Irish PM hopeful of Northern Ireland deal ‘in days’
British and Irish leaders are due to hold talks to end the political crisis, which has suspended the power-sharing government in the territory since the summer
Irish Prime Minister Enda Kenny will meet Britain’s David Cameron in London on Monday in an effort to restore Northern Ireland’s government.
The territory’s power-sharing administration has effectively been suspended since September over reports that the Irish Republican Army continued to exist as a paramilitary organization.
Talks between leaders of Northern Ireland’s opposing communities have been going on for nine weeks, but Kenny said that he believed a deal could be reached within days.
He told Ireland’s national broadcaster RTE on Sunday: “I'm very hopeful and happy about the reports I'm getting that a deal is on here and I do hope it will be concluded successfully in the next couple of days.
“I will be talking to the prime minister in Downing Street tomorrow and afterwards make arrangements to meet with the first and deputy first minsters [of Northern Ireland] and I hope that we can have this concluded.”
Northern Ireland’s leaders ended decades of often bloody conflict with a landmark 1998 peace agreement that required the territory’s government to be a coalition between unionist parties and Irish republicans.

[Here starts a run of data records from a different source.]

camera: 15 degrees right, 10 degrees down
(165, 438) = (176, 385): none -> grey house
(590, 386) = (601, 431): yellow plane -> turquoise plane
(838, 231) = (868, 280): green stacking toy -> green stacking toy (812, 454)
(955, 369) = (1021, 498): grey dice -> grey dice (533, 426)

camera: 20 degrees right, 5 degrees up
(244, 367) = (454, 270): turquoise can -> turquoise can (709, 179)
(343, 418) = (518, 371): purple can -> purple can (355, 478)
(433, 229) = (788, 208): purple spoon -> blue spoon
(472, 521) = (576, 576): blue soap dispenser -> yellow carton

But that government was brought to the brink of collapse in August this year following the fatal shooting of Kevin McGuigan, a former IRA member.

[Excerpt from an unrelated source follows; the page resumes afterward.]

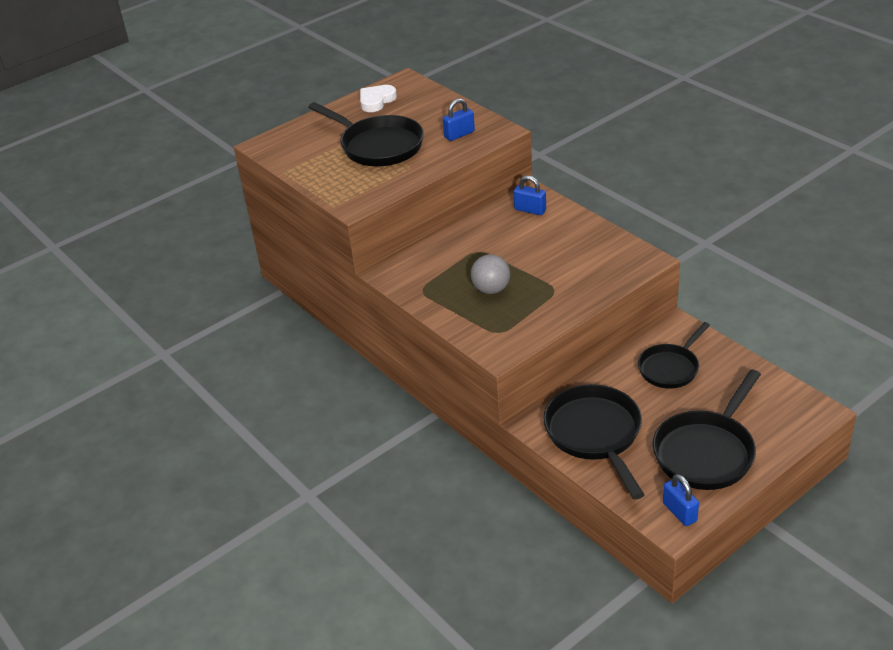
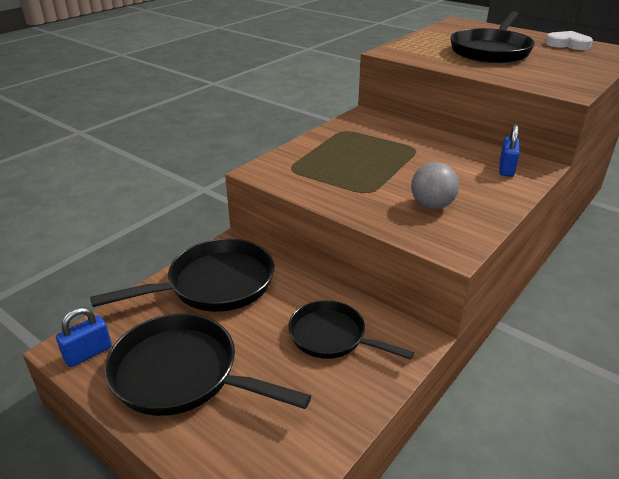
camera: 75 degrees right, 5 degrees down
(459, 134) = (543, 76): blue padlock -> none
(491, 289) = (356, 160): grey ball -> grey ball (432, 205)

Unionist parties withdrew almost all of their ministers after a senior chairman in the main Irish republican party, Sinn Fein, was arrested in connection with the murder, triggering claims that the IRA may have ordered the killing.

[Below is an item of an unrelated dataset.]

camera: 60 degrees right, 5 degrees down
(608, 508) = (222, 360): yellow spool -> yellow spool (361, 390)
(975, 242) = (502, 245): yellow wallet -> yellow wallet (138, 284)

A report commissioned by the British government last month found the Provisional IRA army council continued to oversee Sinn Fein’s strategy, but that it was “committed to the peace process and its aim of achieving a united Ireland by political means”.
Republicans and unionists have since been in talks to break the impasse over issues, including paramilitary activity and cuts to Northern Ireland’s welfare budget.